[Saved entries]
(begin)

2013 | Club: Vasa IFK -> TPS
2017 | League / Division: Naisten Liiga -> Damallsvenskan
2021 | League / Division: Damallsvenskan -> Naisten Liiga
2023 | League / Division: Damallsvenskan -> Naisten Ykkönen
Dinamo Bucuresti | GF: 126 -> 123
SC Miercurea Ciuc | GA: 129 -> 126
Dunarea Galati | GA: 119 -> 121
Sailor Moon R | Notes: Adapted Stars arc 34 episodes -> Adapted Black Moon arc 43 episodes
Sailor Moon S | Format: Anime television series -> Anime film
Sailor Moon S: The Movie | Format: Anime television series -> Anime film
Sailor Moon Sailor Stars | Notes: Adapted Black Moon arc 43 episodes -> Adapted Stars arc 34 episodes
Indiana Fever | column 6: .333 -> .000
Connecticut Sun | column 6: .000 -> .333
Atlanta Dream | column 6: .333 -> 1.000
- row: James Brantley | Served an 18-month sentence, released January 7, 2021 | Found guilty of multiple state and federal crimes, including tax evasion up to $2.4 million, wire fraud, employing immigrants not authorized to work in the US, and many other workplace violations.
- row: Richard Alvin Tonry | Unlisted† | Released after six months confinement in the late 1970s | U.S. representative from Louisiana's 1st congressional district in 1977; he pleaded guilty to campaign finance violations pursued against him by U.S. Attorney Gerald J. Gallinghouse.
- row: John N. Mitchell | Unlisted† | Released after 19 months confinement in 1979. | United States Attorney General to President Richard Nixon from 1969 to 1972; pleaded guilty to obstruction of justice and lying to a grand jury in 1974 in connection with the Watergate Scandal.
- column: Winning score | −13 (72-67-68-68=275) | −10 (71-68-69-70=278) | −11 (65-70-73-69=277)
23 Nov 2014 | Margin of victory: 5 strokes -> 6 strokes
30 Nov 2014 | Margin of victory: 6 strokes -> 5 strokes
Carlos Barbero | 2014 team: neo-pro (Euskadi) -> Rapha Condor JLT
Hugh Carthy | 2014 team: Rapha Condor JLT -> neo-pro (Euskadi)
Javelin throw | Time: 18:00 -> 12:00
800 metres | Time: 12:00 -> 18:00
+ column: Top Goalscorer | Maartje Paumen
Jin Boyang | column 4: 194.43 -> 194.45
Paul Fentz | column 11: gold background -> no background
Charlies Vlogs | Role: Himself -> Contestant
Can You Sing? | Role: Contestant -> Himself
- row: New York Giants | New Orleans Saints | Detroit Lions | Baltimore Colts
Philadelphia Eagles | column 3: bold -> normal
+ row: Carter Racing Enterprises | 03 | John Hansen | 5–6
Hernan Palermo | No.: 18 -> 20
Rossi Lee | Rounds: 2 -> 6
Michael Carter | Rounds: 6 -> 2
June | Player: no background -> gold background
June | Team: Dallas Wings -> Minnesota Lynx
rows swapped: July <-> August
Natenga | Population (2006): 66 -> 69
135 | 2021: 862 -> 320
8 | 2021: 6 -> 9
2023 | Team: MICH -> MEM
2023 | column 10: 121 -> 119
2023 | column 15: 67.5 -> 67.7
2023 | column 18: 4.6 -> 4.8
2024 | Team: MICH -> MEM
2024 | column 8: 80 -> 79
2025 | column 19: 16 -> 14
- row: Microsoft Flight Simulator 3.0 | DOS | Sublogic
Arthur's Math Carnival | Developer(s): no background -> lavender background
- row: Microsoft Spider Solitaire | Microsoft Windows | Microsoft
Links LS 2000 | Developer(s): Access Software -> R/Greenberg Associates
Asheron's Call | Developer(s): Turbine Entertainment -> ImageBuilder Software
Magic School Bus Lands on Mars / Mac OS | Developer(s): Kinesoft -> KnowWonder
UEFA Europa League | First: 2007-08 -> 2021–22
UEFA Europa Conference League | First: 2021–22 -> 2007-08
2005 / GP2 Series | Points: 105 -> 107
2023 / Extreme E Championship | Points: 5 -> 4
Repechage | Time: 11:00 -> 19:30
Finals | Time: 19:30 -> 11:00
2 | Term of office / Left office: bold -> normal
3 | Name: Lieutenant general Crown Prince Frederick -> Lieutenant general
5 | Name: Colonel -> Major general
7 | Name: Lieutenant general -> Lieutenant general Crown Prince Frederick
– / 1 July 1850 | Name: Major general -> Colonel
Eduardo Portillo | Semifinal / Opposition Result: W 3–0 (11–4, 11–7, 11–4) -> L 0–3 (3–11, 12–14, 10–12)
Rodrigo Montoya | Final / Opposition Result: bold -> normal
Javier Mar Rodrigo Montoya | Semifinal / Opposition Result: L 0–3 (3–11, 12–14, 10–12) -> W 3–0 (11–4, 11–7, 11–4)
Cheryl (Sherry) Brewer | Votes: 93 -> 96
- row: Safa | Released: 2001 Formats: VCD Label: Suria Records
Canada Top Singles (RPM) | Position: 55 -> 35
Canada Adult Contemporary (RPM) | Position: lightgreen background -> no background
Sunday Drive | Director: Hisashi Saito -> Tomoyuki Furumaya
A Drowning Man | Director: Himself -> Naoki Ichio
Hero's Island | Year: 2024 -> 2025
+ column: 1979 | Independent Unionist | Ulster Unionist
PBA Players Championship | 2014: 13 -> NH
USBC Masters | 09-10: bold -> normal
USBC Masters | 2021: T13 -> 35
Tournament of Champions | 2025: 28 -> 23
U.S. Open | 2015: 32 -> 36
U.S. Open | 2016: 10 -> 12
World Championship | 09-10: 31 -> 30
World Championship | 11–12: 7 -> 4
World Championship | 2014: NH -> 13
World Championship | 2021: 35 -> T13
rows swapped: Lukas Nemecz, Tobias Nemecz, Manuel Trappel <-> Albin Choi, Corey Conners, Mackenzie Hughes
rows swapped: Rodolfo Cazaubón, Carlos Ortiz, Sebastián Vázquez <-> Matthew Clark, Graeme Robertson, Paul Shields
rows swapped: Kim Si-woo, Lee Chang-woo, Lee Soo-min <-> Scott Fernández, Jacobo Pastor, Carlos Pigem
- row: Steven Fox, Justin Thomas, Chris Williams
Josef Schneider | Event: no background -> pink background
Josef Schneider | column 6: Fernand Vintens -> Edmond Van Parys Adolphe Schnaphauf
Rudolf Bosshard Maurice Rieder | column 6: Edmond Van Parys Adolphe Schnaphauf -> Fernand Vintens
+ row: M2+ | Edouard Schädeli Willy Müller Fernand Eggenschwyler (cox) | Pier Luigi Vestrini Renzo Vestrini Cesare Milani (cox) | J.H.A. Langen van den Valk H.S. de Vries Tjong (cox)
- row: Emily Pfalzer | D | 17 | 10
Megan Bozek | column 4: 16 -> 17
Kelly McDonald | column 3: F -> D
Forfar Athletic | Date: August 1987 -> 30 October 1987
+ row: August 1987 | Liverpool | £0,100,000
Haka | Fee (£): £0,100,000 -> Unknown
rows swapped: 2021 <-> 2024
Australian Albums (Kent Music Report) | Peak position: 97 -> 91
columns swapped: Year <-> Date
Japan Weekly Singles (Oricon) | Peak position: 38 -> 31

(end)

** Written task **
Please render everything in the records from the first line down to and including the line containing "- row: James" as a numbered list, omitting any blank lines.

** Worked solution **
1. 2013 | Club: Vasa IFK -> TPS
2. 2017 | League / Division: Naisten Liiga -> Damallsvenskan
3. 2021 | League / Division: Damallsvenskan -> Naisten Liiga
4. 2023 | League / Division: Damallsvenskan -> Naisten Ykkönen
5. Dinamo Bucuresti | GF: 126 -> 123
6. SC Miercurea Ciuc | GA: 129 -> 126
7. Dunarea Galati | GA: 119 -> 121
8. Sailor Moon R | Notes: Adapted Stars arc 34 episodes -> Adapted Black Moon arc 43 episodes
9. Sailor Moon S | Format: Anime television series -> Anime film
10. Sailor Moon S: The Movie | Format: Anime television series -> Anime film
11. Sailor Moon Sailor Stars | Notes: Adapted Black Moon arc 43 episodes -> Adapted Stars arc 34 episodes
12. Indiana Fever | column 6: .333 -> .000
13. Connecticut Sun | column 6: .000 -> .333
14. Atlanta Dream | column 6: .333 -> 1.000
15. - row: James Brantley | Served an 18-month sentence, released January 7, 2021 | Found guilty of multiple state and federal crimes, including tax evasion up to $2.4 million, wire fraud, employing immigrants not authorized to work in the US, and many other workplace violations.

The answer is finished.